A particularly dangerous type of attack leverages legitimate credentials. These can be stolen through man-in-the-middle and phishing attacks, which trick users into connecting to a compromised system and then captures their token or API key. In certain instances, crooked insiders or compromised partners may provide credentials that allow hackers much deeper access to applications and data made available via APIs. Since attackers with compromised credentials look like valid clients, API management systems have no way to recognize when a compromised user is accessing applications via the APIs.
Getting API security in order
Increasing the security posture of an organization’s APIs can be pursued in several ways, starting with a few pragmatic first steps. Start with an API audit that includes external and internal facing APIs, including those in production and those in labs. Lab or pre-production APIs have been the root cause behind a wide range of security breaches, often because they are forgotten by developers after production deployment and security teams are often never made aware of their presence. All APIs must be identified before they can be protected and secured in a standard fashion.
Next, it’s time to address the easy-to-remedy attack vectors like weak authentication, session management and security misconfigurations. Penetration testing is also worthwhile, and API developers should be involved in penetration testing efforts so they’ll be aware of potential weak spots and vulnerabilities to address in the future.
Implementing secure authentication and authorization controls to ensure that only legitimate users can gain access to APIs is a requirement for API security. API keys used for authentication should have the same level of protection as usernames and passwords. API keys should not be hard-coded in source code repositories—just as usernames and passwords shouldn’t be.
Best practice suggests that API keys should be rotated periodically or in some cases, a service can force clients to regenerate API keys in similar ways that periodically mandated password resets for users can defeat compromised credentials. Other basic security controls including applying SSL/TLS to all communications to provide integrity on all data exchanged between a client and a server, including important access tokens such as those used in OAuth.
After audit, vulnerability assessment and testing, an organization will have a solid understanding of their current level of security and potential gaps.
Taking API security to the next level
Unfortunately, securing keys, tokens and communication channels is not enough as the prevalence of stolen credentials and successful login attacks remains high.
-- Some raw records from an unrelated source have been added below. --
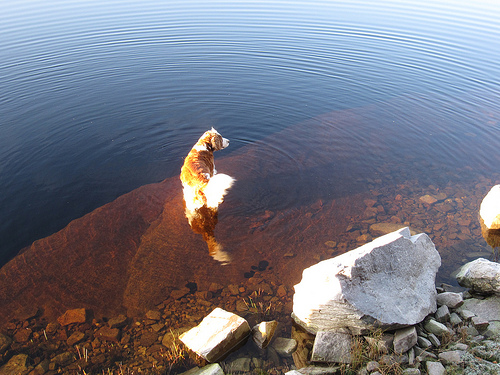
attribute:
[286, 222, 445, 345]
stone — big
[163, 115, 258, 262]
dog — white, brown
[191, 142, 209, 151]
neck — white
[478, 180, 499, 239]
rock — large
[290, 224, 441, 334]
rock — large, square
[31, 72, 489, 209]
water — clear, clean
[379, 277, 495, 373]
stones — small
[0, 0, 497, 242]
water — calm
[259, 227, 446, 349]
rock — white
Increasingly, organizations are applying advanced cyber security techniques to the API layer such as behavioral analysis for anomaly detection and blocking. These systems work in tandem with API usage policies provided by API gateways to benchmark normal behavior and spot anomalies that could indicate unauthorized access, a cyber-attack against the API or an ongoing breach.
These systems typically use machine learning to automatically sift through large volumes of transactions along with associated meta-data such as connecting IP addresses, frequency of calls, volumes of data and types of calls. They offer a way of securing APIs that may have thousands or even millions of requests a day—where human monitoring is unfeasible.
APIs are constantly changing as are the applications that rely upon them. This means that security for APIs is a continual and ongoing challenge that cannot be solved once and never visited again. The steps for securing APIs need to be revisited regularly and particularly when there are major updates to API deployment practices.
As more organizations start to weave a complex web of API dependencies, a failure of security with a single API may well result in a cascading effect of business disruption and potentially breaches of connected systems.